Closed AkimT13 closed 3 weeks ago
Yeah honestly this is what I was looking for as well, finding alternative ways to click on elements, but if the bounding box coordinates just came back as well it would make it dead simple.
It looks like they're available in the code, just a matter of updating the demo, going to work on this right now.

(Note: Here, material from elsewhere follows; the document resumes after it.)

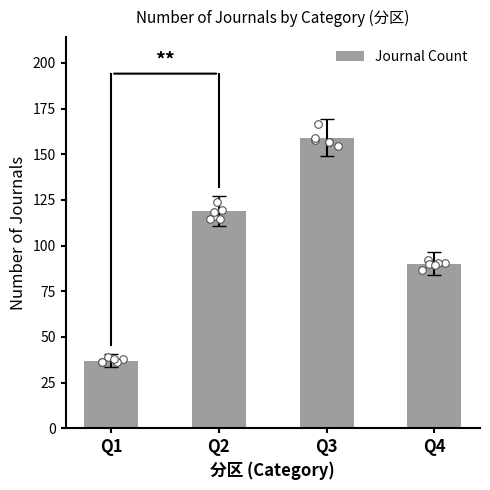

What is the change in value from Q1 to Q2?

+82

In the gradio Demo change the process function to this:
# @spaces.GPU
# @torch.inference_mode()
# @torch.autocast(device_type="cuda", dtype=torch.bfloat16)
def process(
image_input,
box_threshold,
iou_threshold,
use_paddleocr
) -> Optional[Image.Image]:
image_save_path = 'imgs/saved_image_demo.png'
image_input.save(image_save_path)
ocr_bbox_rslt, is_goal_filtered = check_ocr_box(image_save_path, display_img = False, output_bb_format='xyxy', goal_filtering=None, easyocr_args={'paragraph': False, 'text_threshold':0.9}, use_paddleocr=use_paddleocr)
text, ocr_bbox = ocr_bbox_rslt
dino_labled_img, label_coordinates, parsed_content_list = get_som_labeled_img(image_save_path, yolo_model, BOX_TRESHOLD = box_threshold, output_coord_in_ratio=True, ocr_bbox=ocr_bbox,draw_bbox_config=draw_bbox_config, caption_model_processor=caption_model_processor, ocr_text=text,iou_threshold=iou_threshold)
image = Image.open(io.BytesIO(base64.b64decode(dino_labled_img)))
print('finish processing')
# Get image dimensions
img_width, img_height = image.size
# Add coordinates to each parsed content item
content_with_coords = []
# Convert normalized coordinates to pixel coordinates and format output
for i, content in enumerate(parsed_content_list):
if str(i) in label_coordinates:
norm_coords = label_coordinates[str(i)]
# Convert normalized coordinates to pixel coordinates
pixel_coords = [
int(norm_coords[0] * img_width), # x1
int(norm_coords[1] * img_height), # y1
int(norm_coords[2] * img_width), # width
int(norm_coords[3] * img_height) # height
]
# Format both normalized and pixel coordinates
coords_str = (
f"[Normalized: ({norm_coords[0]:.3f}, {norm_coords[1]:.3f}, {norm_coords[2]:.3f}, {norm_coords[3]:.3f}), "
f"Pixels: ({pixel_coords[0]}, {pixel_coords[1]}, {pixel_coords[2]}, {pixel_coords[3]})]"
)
else:
coords_str = "[coords: N/A]"
content_with_coords.append(f"{content} {coords_str}")
parsed_content_text = '\n'.join(content_with_coords)
return image, parsed_content_text
I am not a python guy.. been getting more into it but still using AI to help out. What's really smart about how OmniParser works is that it returns normalized coordinates by default, you then just need to multiply them by your original image width and height to get the actual coordinates. Glad you posted this issue it got me looking into the code a bit more 👍 hope it helps!
@loktar00 Incredible, thanks for your help!
Hello, I was wondering if it is possible to extract the coordinates of each box boundary, it seems like the outputs give the ID for the label but not where it's positioned on the screen? If you guys have any tools or methods on how to get coordinates I would love to know!